My cousin Mark was gay. Although, I didn’t really know that when we were growing up. I knew something was different about him, and I knew his life was difficult. People weren’t nice to him. And when we were kids, it seemed he was always getting in trouble. When we were young adults, he killed himself. I’ve always felt I let him down.
If Mark had grown up in today’s world, his life – and its outcome – might be drastically different. He would have role models who are gay. He would watch TV shows with popular characters who look and talk just like him. People would be less likely to judge him. Some people would embrace him and celebrate his differences.
If Mark had grown up in today’s world, I wouldn’t have wondered so often what was going on with him. He always seemed uncomfortable at family events. Looking back now, I have an idea of what was going on in his head, how out-of-place and unaccepted he probably felt. But I only saw a boy who seemed to not like us. I only saw how others responded to him and how they did nothing to ease his awkwardness – even the adults.
I simply didn’t know enough to understand what was going on. Few people were openly gay in the ’70s, and certainly no one in my Irish Catholic neighborhood was (at least not openly). Tolerance wasn’t a common word then, so no one understood the pain of those who weren’t tolerated.

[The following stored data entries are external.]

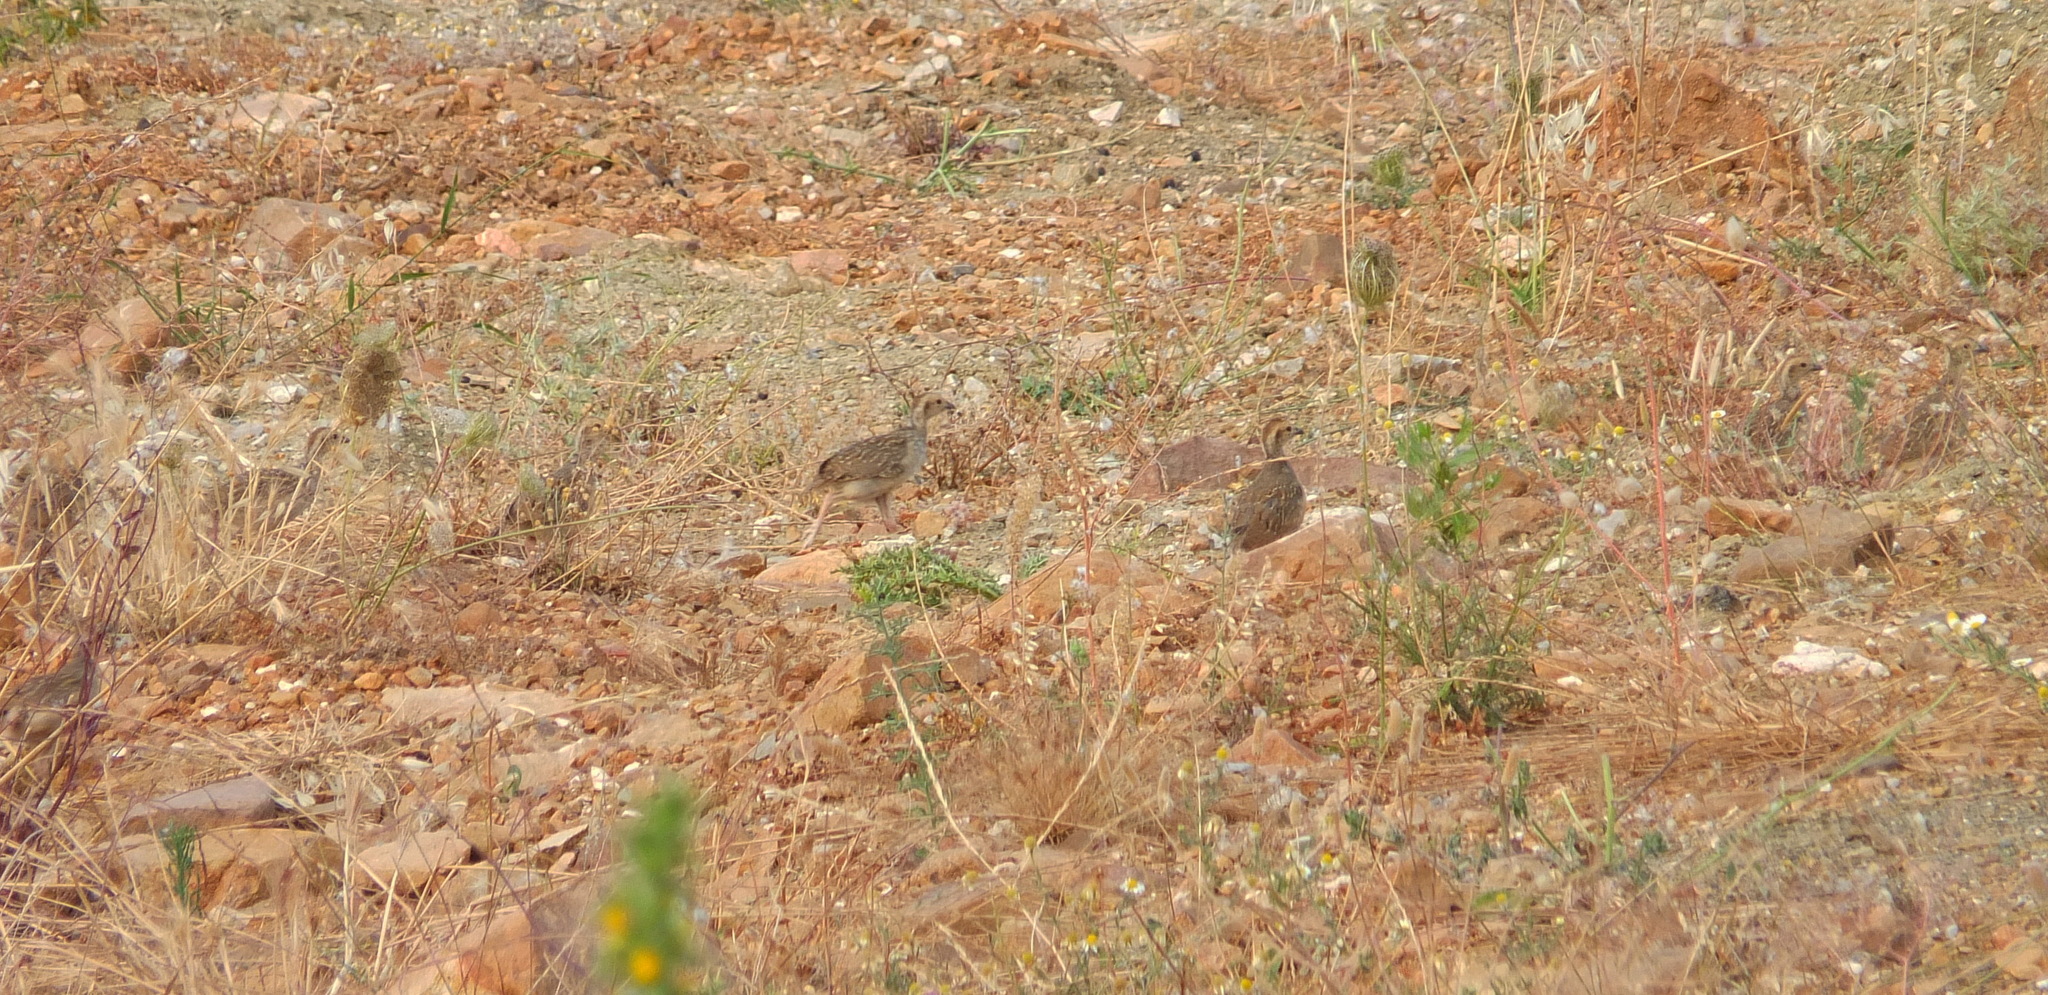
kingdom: Animalia
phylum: Chordata
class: Aves
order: Galliformes
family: Phasianidae
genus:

I can’t help but blame myself a little for not trying harder to understand. When I heard of his suicide, there was a part of me that thought many of the people who knew him – including me – should feel some shame. Surely, those who treated him poorly shared in the blame of his depression. But so did those of us who did little to actively include him in our lives.
I don’t think Mark would say I was unkind to him – ever. But I also don’t think he would say I included him in our childhood games like I did my other cousins. I don’t think he would say I sat next to him to chat the night away and fight off the boredom of family gatherings. I did too little. For our whole childhood, and his whole life, I did too little. I don’t think I did anything to make him feel loved.
If I had, it wouldn’t have changed how his life ended, but I can’t help but think it would have changed something. Maybe I would have given him some moments of happiness or a feeling of acceptance. Maybe he could have relaxed and experienced the comfortable ease you can have among friends and family. Maybe I could have made him feel loved, at least by me.
My cousin Karen made him feel loved. She was my age, and my close friend. She was also Mark’s close friend. When we were together, I was aware of the connection she had with Mark, and I didn’t understand it. Now that we’re older, I admire her. At a young age, she was able to ignore Mark’s differences and only see the good. Her instinct was to love him, to show him that, and he responded as anyone would – he loved her back.
Karen acted then as many people do now. But she was able to show tolerance before it became a political issue. She didn’t have to witness social debates or hear public service announcements to understand the importance of accepting people for who they are. She simply loved Mark. That was it.
She knew something it took the rest of us years and years to learn: It’s good to love someone, even if they aren’t like you. I should have known.